Pokémon: Let’s Go, Pikachu! and Pokémon: Let’s Go, Eevee! were developed at the same time as Pokémon Sword and Pokémon Shield, and the two teams collaborated heavily. With Pokémon: Let’s Go, Pikachu! and Pokémon: Let’s Go, Eevee!, we were able to create the core systems that form the base for our development on Nintendo Switch.

One thing we didn’t originally intend to implement in Pokémon Sword and Pokémon Shield was having Pokémon roaming around in the field. After Pokémon: Let’s Go, Pikachu! and Pokémon: Let’s Go, Eevee! were released and we saw how popular the feature was, we worked hard to bring it over to Pokémon Sword and Pokémon Shield for a lot of the Pokémon and adjusted the balance of the games to make it work.

I think that the interview is fair and it outlines sensible direction for any Pokémon game. Nothing to hate here, regardless of how you slice it. Ohmori and Masuda are doing their job, and yes, there’s a lot of corp talk, but its all reasonable.

So, what happens next? Honestly, I don’t know.

Parting words

This is not good. This is not good for any game, but let’s talk Pokémon games in general for a second.

From what I’ve seen, SwSh looks like any other Pokémon game to date, with a smaller Pokedex. And that’s fine, these games were never Breath of the Wild or Red Dead Redemption style juggernauts.

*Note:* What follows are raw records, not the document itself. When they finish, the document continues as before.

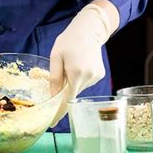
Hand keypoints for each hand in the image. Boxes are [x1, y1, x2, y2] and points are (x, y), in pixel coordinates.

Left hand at [49, 3, 117, 126]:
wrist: (89, 29)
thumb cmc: (68, 41)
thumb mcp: (55, 57)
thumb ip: (54, 78)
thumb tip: (52, 96)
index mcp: (76, 73)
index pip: (66, 99)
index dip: (59, 112)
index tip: (52, 123)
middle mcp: (88, 77)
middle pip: (72, 93)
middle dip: (63, 91)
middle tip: (60, 75)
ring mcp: (96, 77)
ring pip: (78, 88)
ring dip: (72, 83)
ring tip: (71, 65)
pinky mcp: (99, 75)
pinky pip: (85, 83)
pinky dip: (79, 79)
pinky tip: (79, 66)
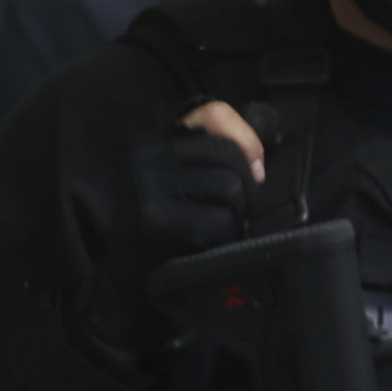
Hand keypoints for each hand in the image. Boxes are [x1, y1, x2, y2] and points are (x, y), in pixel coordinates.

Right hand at [108, 103, 265, 303]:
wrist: (128, 277)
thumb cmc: (169, 222)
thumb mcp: (186, 174)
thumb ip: (221, 145)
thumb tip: (263, 131)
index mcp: (157, 140)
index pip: (215, 113)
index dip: (246, 137)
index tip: (254, 165)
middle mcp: (148, 158)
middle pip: (230, 154)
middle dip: (245, 184)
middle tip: (230, 208)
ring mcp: (149, 189)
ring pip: (232, 187)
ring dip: (235, 213)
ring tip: (212, 226)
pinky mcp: (158, 222)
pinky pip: (222, 220)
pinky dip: (224, 237)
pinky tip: (203, 244)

The core battling game play loop is still there, you’re still catching Pokémon and you’re still gonna spend ~20 hours exploring a new Poke region.

Players are furious, that’s for sure, but the reasoning seems to be directed at the general approach to how Pokémon games are developed, not Sword and Shield in particular. Players are having problems with issues around the game, not the game itself.

The graphics

Yes, I’ve seen the live streams that leaked the game. No, it’s not that terrible as the Internet wants you to believe. The game looks great at some occasions and it looks fine otherwise. It’s colorful, most models look great to my eye, the animations outside of the ones that have been cherry-picked to look bad, look fine as well. The only problem I have is the low culling distance and Pokémon popping in, but I can live with that.

My decision

I’ll try the game. I’ll give it a shot this Friday. Part of me wants to play a new Pokémon game, and a part of me wants to see if the Internet was right. It’s hard to imagine that it can be as bad as people are making it to be, this is Pokémon after all.